Сначала под ногами шуршали кустики памирского котовника. Постепенно они затерялись среди костровой степи, круто положенной на склон. Через час степь под ногами сменилась густой порослью серебристой полыни. По мере спуска видимость становилась все хуже: мы погружались в пыльную толщу «афганца». За спешкой как-то не заметили, что журчавший рядом ручей исчез, а когда заметили, захотелось пить. Спускались по каменным глыбам, загрузившим дно ущелья. Иногда было слышно, как под камнями журчит вода. От этого пить хотелось еще больше, но докапываться до воды было некогда.
Еще часа через два хода вода вдруг вырвалась из-под камней. Чистая, отфильтрованная толщей осыпи, вкусная. Лежа долго пили. А когда- поднялись, увидели, что рядом стоят двое парней и смотрят на нас с интересом, а на Лешину кобуру — с опасением. Мы за питьем и не услышали, как они подошли. Парни сказали, что кишлак Гушхон совсем рядом, только из-за пыли его не видно. Потом они пошли вверх, а мы — вниз.
В кишлаке нас напоили чаем в первом же доме. После чаепития мы поговорили с хозяином о жизни, а потом перешли мост и вышли на правый берег, прямо в сады районного центра Ванч. Было 18 часов 14 июня. В чайхане сидели почвоведы. Мой приход в срок они приняли как нечто само собой разумеющееся.
Леша отнес Муроду чугурчук и утром укатил в Душанбе на машине геологической экспедиции, а я отправил в Ботанический сад телеграмму и двинулся с почвоведами вверх по долине намечать совместные профили. До моего возвращения из Душанбе почвоведы решили отрабатывать свои объекты без меня.

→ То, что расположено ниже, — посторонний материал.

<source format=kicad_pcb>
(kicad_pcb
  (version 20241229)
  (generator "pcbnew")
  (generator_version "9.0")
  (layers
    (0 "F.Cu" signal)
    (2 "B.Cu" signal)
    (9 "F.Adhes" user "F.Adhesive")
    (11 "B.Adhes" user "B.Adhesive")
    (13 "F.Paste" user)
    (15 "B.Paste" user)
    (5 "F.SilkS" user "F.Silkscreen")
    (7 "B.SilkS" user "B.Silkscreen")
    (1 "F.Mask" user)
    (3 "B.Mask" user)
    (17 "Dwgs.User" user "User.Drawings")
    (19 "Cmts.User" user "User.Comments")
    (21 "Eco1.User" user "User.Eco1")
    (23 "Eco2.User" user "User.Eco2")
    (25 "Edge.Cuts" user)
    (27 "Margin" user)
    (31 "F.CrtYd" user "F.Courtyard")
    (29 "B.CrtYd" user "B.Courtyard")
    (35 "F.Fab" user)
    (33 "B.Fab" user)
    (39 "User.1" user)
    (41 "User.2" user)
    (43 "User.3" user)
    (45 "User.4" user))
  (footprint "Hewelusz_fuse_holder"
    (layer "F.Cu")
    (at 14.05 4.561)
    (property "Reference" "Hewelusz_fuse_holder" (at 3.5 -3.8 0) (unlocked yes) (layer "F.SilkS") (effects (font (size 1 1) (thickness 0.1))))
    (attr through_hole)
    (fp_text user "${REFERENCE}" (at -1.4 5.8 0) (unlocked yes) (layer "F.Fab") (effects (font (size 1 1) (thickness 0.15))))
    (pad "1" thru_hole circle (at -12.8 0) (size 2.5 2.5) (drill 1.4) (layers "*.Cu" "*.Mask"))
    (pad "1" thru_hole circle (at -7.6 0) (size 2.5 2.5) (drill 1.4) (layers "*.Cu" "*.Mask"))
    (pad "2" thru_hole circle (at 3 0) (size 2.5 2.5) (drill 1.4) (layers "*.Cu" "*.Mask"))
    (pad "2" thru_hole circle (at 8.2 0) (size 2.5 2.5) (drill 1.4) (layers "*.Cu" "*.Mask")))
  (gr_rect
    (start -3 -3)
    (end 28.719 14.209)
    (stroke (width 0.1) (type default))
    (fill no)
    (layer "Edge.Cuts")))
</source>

Спустя три дня я вернулся в райцентр от ледника Медвежьего, где изрядно померз. До встречи с Юсуфбековым в Душанбе осталось двое суток. Вполне достаточный срок: можно доехать и за сутки.
Выезжать я решил утром 18-го и в принципе уже договорился с шофером попутной машины. Впереди был целый вечер, и я решил зайти в районную больницу к своему давнему приятелю — главному врачу.
«Афганец» пошел на убыль, мгла стала пожиже. Но во что превратился роскошный сад больницы! Листья грецких орехов, яблонь и тутовника пожухли и покрылись слоем пыли. Часть больных размещалась на койках прямо в саду, и пыль легла на подушки и пододеяльники. Я застал врача за спором с сестрой-хозяйкой, не желавшей менять белье досрочно. Увидев меня, главврач откровенно обрадовался, с облегчением оставил бесполезный спор и повел меня к себе домой, тут же при больнице. За ужином я сказал ему, что с удовольствием отосплюсь у него в саду на свободной койке, так как за последнюю неделю я систематически недосыпал, а завтра утром еду в Душанбе попутной машиной.
— Зачем же машиной? — сказал главврач. — Можно и самолетом. У меня есть самолет санавиации, и как раз завтра он летит в Душанбе.
— Здорово! А погода как же? — спросил я.